42. Akhir kata

38.5K 2.2K 494
                                    

Nia nyaris menyemburkan tawa tak sopan. Tidak bisa berpura-pura lagi melebarkan senyuman kala melihat Genta dan Dista berhasil dipengaruhi oleh Ghani dan juga Karel untuk ikutan memakai topi berkarakter hewan.

Ghani memakai yang bentuk Koala, Karel yang bentuk Singa, Dista berbentuk Kelinci, dan Genta yang bentuk Kucing.
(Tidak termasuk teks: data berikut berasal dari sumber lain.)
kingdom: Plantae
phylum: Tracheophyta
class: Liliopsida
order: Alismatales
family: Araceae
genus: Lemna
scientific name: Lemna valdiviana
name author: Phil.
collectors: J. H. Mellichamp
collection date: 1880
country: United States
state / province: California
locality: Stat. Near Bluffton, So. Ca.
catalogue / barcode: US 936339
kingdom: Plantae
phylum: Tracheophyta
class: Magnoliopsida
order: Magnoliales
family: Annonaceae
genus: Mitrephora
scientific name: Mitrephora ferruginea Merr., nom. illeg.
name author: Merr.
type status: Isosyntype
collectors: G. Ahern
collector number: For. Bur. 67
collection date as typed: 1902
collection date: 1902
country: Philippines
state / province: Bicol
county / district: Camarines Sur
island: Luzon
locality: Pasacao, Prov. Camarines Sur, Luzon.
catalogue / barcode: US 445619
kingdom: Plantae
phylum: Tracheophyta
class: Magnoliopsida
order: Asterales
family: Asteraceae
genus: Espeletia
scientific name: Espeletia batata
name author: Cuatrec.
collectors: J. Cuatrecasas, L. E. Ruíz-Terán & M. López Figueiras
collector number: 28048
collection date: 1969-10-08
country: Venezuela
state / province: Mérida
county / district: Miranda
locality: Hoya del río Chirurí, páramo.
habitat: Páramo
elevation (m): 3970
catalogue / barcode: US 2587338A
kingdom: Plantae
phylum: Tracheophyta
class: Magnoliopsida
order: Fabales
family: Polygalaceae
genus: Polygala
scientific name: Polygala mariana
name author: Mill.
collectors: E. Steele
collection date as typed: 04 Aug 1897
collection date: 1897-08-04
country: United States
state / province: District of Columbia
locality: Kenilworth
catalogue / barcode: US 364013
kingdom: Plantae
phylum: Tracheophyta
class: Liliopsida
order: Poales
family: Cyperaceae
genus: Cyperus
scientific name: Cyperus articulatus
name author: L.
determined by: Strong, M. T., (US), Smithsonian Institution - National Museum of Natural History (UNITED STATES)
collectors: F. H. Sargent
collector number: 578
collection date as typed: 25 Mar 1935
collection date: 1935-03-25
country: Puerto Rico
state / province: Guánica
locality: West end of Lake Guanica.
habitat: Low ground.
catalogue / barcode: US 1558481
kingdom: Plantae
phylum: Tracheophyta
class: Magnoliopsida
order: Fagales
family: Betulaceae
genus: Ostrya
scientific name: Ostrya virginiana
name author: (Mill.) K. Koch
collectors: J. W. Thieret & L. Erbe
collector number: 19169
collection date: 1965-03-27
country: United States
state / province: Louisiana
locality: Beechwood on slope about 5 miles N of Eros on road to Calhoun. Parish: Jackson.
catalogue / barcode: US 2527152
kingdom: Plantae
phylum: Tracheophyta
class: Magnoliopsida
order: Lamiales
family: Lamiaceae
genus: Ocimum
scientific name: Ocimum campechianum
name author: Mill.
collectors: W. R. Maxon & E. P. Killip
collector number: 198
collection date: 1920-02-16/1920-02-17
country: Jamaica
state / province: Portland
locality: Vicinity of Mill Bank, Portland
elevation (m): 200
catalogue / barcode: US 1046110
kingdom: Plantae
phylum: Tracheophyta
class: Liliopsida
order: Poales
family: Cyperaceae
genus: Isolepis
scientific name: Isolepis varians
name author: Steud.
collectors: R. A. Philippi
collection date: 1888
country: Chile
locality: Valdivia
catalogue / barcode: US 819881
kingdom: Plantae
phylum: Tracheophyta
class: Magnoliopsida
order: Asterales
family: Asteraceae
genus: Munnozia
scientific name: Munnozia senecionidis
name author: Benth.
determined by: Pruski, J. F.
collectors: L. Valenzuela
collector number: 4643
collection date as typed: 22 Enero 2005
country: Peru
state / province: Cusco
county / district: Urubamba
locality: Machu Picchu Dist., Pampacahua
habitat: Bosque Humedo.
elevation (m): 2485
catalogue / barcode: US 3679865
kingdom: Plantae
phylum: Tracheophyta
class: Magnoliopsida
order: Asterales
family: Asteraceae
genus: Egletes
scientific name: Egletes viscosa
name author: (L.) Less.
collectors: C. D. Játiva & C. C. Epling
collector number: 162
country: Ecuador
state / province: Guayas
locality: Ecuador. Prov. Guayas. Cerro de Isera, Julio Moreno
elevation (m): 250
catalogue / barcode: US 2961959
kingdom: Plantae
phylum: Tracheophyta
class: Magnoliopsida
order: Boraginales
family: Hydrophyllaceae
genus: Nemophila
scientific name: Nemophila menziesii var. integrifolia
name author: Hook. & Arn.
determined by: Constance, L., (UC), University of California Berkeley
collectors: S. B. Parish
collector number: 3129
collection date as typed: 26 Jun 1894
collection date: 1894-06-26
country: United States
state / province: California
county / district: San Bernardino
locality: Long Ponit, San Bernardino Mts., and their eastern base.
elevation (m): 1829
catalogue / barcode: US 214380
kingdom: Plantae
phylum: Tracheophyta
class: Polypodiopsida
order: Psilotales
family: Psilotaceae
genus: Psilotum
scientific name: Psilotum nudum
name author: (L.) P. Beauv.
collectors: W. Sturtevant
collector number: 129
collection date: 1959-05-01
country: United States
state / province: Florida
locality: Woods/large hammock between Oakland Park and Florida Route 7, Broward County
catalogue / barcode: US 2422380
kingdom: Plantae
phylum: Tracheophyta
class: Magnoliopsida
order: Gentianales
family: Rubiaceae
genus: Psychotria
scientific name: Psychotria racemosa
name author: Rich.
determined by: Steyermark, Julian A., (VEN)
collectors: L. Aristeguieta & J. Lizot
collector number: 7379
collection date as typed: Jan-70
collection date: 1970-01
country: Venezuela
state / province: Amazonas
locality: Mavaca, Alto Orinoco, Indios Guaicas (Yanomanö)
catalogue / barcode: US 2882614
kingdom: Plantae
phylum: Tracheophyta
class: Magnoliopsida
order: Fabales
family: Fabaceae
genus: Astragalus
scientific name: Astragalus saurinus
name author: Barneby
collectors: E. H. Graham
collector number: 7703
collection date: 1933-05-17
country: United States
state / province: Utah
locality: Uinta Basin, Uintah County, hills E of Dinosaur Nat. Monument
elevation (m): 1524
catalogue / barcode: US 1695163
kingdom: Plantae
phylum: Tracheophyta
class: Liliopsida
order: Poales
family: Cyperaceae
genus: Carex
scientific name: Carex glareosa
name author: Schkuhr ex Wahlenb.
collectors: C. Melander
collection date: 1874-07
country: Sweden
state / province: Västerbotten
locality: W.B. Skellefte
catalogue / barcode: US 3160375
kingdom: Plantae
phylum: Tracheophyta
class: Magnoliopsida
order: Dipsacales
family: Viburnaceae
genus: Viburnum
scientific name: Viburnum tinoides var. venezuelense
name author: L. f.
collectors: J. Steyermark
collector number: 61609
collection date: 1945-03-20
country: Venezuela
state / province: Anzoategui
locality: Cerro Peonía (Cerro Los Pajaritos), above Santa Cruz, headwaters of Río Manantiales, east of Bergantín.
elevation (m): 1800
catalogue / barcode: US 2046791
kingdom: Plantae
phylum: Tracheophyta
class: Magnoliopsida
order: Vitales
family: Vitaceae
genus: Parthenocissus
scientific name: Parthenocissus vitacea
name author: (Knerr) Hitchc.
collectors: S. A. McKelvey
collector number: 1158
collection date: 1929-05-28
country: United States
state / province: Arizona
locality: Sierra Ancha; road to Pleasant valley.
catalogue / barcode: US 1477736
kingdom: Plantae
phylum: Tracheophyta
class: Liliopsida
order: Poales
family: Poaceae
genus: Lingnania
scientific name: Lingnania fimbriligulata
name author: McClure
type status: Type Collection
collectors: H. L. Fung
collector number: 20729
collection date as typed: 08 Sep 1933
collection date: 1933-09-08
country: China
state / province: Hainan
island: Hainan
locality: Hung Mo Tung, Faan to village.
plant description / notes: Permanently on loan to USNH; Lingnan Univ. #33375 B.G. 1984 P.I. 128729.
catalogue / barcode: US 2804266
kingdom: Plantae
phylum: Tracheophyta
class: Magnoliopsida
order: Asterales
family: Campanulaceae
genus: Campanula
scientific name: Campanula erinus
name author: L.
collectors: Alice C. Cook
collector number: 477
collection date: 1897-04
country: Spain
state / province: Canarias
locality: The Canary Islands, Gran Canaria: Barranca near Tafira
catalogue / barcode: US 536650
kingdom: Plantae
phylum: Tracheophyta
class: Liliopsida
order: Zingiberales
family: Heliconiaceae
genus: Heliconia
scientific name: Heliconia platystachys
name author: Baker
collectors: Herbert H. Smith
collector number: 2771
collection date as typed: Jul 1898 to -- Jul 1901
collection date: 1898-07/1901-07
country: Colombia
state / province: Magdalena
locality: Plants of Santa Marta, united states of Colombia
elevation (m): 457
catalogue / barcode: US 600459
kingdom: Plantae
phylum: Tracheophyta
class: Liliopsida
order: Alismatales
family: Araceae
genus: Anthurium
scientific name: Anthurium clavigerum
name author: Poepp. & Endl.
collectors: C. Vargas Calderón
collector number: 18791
Mereka sudah bercerita memiliki masing-masing topi itu berkat pergi ke Taman Safari beberapa minggu lalu. Di outlet toko dalam arena wisata, Ghani yang memilihkan barang untuk para Kakaknya. Katanya buat dipakai bareng-bareng. Kesabaran para kakaknya demi menyenangkan si bontot membuat Nia terharu, lebih banyakan keinginan untuk tertawa kerasnya.

Nia di dapur baru saja melihat mereka semua berhamburan ke halaman samping dengan Karel membawa kamera pocket. Di dapur Nia masih menemani Bu Karmi mempersiapkan bahan-bahan yang akan dimasak, siang ini mau memasak Gudeg yang diminta oleh Garsa kemarin malam. Buat makan malam keluarga mereka. Karena untuk makan siang, sudah siap di lemari penyimpanan. Ayam rica-rica.

"Kalian berpelukan dong. Genta sama Dista berdiri di sisi Ghani masing-masing!" Suara teriakan Karel membuat Nia tanpa sadar tersenyum kecil.

Nia mengintip dari pintu, lega melihat dua anak kembar itu menuruti perintah Karel bukannya memprotes karena diminta membuat pose yang tidak-tidak. Ternyata mereka sudah belajar selama ini dan berubah. Mereka sudah tak kaku lagi atau gampang nangis kalau berhubungan satu sama lain. Di mana dulu mereka sering mudah terharu dengan hal kecil saking renggang dan kakunya hubungan mereka. Mereka mulai bisa mengungkapkan rasa sayang dan nyaman satu sama lain.

"Ghani udah nggak takut sama Dista, Bu," ucap Bu Karmi sambil memotong-motong sayur nangka menjadi ukuran kecil.

Nia yang ketahuan sedang memperhatikan anak-anak sontak menoleh dan berpikir hal yang sama. "Kapan terakhir kali mereka main bersama kayak begitu?"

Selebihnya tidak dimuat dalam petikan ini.